It can encompass whole items such as a lecture or an annual report, or the smallest unit of meaning.
Linguists do not regard the word as the smallest unit, but the components of a word which carry separate items of meaning.
The smallest unit of meaning in a language is called a morpheme.
Here are some examples of linguistic study which would fall under the title of semantics:
- Stylistic analysis of the imagery used in a poem.
- Analysis of point of view in a novel or short story.
- A study of tragic themes in Shakespeare’s plays.
- The study of approaches to translation.
- Tracing the development of English nouns from the Anglo-Saxon period.
The semantic level of a statement, whether it be spoken or written, can be seen as the reason for its existence.
Meaning develops and shifts constantly in any language, and semantic study is often an attempt to chart these changes, using the structure of the language as a yardstick.
The smallest unit of meaning is known as a morpheme. Words can be broken down according to their morphological make up.
For instance the word horse is a morpheme, because no smaller part of it can stand alone with any significant meaning.
The same would be true for words such as big, talk, and giraffe.
However the word horses is made up of two morphemes:
horse [the animal] + s [which expresses a plural].
So, even though it is only one letter, s can be a morpheme.
The following sequence shows how a word of one morpheme can become part of a word with two, then three, then four morphemes or separate units of meaning.
attract 1 morpheme attract/ive 2 morphemes un/attract/ive 3 morphemes un/attract/ive/ly 4 morphemes
However, where the semantic additions to the words are prefixes [un] and suffixes [ive] and [ly], they are called bound, rather than free morphemes.
In other words, the semantic additions could not stand alone as units of meaning in the same way as the free morpheme [attract] can.
We can find words made up of one or more free morphemes — such as mantel/piece.
Alternatively, they might be made up of one or more free morphemes and one or more bound morphemes — such as ir/regular or dough/nut/ting.
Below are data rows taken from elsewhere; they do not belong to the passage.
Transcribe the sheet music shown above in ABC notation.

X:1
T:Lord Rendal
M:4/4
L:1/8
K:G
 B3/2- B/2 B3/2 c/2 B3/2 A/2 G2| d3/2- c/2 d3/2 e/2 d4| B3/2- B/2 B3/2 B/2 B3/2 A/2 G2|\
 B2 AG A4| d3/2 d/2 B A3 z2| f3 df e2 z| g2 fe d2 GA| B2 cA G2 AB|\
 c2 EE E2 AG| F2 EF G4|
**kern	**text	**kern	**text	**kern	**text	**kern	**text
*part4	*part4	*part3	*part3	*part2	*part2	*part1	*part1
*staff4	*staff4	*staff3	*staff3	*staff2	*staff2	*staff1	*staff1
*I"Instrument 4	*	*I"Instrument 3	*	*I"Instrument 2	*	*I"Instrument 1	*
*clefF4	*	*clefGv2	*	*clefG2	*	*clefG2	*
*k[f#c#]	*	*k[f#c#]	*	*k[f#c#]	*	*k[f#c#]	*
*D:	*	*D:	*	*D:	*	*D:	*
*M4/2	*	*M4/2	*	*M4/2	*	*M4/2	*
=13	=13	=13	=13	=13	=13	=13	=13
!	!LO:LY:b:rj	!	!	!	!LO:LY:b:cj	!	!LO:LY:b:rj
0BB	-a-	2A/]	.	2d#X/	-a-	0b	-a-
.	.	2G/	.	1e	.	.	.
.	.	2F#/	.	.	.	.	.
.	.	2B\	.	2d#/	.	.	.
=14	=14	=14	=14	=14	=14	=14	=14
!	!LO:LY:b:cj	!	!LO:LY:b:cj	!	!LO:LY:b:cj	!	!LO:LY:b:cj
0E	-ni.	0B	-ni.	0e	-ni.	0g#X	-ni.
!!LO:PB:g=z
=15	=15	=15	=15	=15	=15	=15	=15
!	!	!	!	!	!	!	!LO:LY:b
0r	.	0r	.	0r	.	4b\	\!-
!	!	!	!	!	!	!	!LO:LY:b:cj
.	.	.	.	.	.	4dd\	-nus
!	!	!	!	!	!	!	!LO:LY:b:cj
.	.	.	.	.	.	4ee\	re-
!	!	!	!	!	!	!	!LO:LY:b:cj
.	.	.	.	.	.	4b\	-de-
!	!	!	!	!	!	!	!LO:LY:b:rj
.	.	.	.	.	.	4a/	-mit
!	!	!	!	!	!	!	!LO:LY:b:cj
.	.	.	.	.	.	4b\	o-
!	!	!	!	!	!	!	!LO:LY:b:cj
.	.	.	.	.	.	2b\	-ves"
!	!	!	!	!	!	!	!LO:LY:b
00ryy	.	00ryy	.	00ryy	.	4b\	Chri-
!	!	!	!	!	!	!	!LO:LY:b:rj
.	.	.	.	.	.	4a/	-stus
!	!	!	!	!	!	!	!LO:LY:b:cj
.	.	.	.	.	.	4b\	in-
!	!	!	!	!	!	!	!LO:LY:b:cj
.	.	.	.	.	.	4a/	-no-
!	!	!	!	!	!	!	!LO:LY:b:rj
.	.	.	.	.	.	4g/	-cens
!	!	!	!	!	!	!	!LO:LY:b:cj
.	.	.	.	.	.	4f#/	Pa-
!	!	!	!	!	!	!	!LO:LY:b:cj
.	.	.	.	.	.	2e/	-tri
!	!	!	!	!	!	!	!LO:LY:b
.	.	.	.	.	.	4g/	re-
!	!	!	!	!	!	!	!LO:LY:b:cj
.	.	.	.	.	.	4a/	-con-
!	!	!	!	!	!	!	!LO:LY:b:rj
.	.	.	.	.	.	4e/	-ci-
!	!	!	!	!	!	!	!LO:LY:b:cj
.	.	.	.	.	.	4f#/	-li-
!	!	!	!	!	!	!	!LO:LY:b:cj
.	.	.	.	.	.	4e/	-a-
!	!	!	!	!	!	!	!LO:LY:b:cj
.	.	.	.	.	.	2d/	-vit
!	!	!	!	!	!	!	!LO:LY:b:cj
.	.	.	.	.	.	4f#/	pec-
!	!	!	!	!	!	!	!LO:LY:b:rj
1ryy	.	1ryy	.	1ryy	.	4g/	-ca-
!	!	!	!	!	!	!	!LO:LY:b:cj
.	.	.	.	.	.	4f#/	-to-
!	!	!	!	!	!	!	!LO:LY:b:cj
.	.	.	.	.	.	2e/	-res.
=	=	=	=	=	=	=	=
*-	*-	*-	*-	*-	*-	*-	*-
A word can only be split up into separate morphemes when at least one of the semantic units can stand alone.
Compare the two following examples:
preposterous 1 free morpheme un/grateful 1 bound + 1 free morpheme
The meaning of words is not absolutely fixed. New meanings can be attributed to words if enough people use them. Alternatively, meanings can be ‘lost’. This phenomenon is known as ‘semantic shift’.
The word ‘gay’ for example, has changed its meaning radically during the past twenty years. The word itself remains, but it has undergone a semantic shift. It’s like using the same box for a changed content.
Sometimes words can ‘disappear’ from use [even though they might remain in a dictionary]. Most people know and use the word unequal, but very few would know that English once had the term inequal for the same purpose. It is now merely a historical curiosity.